| Texte fourni |
Interdit d’exercer, convoqué de multiples fois devant la justice… L’anesthésiste Frédéric Péchier a beau clamer son innocence, son dossier ne cesse de s’alourdir au fil des interrogatoires. Il est désormais mis en examen « de façon définitive » pour 30 empoisonnements présumés de patients à Besançon, dont 12 sont décédés. Un dossier hors norme.

Interrogé mercredi pour la troisième fois depuis le 8 mars par la juge d’instruction Marjolaine Poinsard, dont il a demandé la récusation, M. Péchier, 51 ans, a été mis en examen ce jour pour un nouveau cas présumé et placé sous le statut, plus favorable, de témoin assisté pour un autre, a indiqué le procureur de la République de Besançon, Etienne Manteaux.

Au total, sur les 32 cas d’empoisonnements supposés pour lesquels les enquêteurs le soupçonnent, l’anesthésiste est donc mis en examen « de façon définitive » pour 30 d’entre eux, dont 12 mortels, a détaillé M. Manteaux. Il est placé sous le statut de témoin assisté pour les deux restants, parmi lesquels un mortel, a-t-il ajouté.

C’est la troisième fois en un mois, et peut-être la dernière, que Frédéric Péchier est interrogé par la juge. L’interrogatoire, suspendu à la mi-journée, a repris à 14 heures. Alors que les dernières auditions et mises en examen de M. Péchier dataient de 2019, la juge entendait mettre cette nouvelle série d’auditions à profit pour l’entendre sur huit derniers cas dits « supplétifs » d’empoisonnements supposés.

L’alerte donnée par un confrère

La magistrate, qui souhaite manifestement boucler son dossier, voulait aussi récapituler l’ensemble des dossiers dans lesquels elle souhaitait mettre M. Péchier en examen. Sur ces huit derniers cas, l’anesthésiste est donc mis en examen pour six et placé sous le statut de témoin assisté dans deux autres.

| Ensemble de lignes |
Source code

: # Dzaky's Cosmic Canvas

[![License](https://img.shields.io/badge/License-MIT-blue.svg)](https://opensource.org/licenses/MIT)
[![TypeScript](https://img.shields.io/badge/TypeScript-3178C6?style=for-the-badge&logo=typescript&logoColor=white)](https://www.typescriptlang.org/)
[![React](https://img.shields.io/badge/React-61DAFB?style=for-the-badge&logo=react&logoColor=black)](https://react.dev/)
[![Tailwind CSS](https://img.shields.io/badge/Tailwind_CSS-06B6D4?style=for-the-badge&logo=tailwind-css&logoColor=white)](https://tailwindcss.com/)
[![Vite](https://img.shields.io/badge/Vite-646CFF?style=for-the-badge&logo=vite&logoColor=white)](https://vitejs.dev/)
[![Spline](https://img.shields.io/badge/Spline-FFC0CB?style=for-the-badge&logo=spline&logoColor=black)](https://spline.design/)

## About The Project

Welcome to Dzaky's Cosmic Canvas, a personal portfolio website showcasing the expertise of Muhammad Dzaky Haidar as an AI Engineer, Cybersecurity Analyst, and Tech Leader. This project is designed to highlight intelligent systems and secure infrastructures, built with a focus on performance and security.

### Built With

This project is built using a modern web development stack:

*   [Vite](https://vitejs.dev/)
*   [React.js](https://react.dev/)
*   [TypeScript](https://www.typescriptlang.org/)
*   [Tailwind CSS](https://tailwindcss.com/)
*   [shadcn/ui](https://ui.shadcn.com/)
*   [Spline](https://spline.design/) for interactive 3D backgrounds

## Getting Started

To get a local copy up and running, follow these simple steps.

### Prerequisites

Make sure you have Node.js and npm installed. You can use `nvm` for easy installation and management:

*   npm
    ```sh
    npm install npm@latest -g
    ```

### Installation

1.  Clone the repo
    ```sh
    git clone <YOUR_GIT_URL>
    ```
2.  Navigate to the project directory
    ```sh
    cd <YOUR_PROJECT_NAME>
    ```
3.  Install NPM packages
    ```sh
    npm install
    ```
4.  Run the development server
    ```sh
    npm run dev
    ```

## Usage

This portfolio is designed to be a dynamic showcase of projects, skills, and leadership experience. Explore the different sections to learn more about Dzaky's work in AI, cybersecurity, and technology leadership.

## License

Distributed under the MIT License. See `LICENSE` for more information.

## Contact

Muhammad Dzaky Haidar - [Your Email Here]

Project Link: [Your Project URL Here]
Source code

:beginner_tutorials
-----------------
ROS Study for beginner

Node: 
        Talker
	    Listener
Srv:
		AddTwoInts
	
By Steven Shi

| Consigne 1 |
Relevez tous les noms complets de personnes mentionnés dans le texte sur l'affaire Péchier.
| Consigne 2 |
Extrayez du texte sur l'affaire Péchier le passage qui va de « Interrogé mercredi pour » à « mortel, a-t-il ajouté. ».

| Solution 1 |
Frédéric Péchier
Marjolaine Poinsard
Etienne Manteaux

| Solution 2 |
Interrogé mercredi pour la troisième fois depuis le 8 mars par la juge d’instruction Marjolaine Poinsard, dont il a demandé la récusation, M. Péchier, 51 ans, a été mis en examen ce jour pour un nouveau cas présumé et placé sous le statut, plus favorable, de témoin assisté pour un autre, a indiqué le procureur de la République de Besançon, Etienne Manteaux.

Au total, sur les 32 cas d’empoisonnements supposés pour lesquels les enquêteurs le soupçonnent, l’anesthésiste est donc mis en examen « de façon définitive » pour 30 d’entre eux, dont 12 mortels, a détaillé M. Manteaux. Il est placé sous le statut de témoin assisté pour les deux restants, parmi lesquels un mortel, a-t-il ajouté.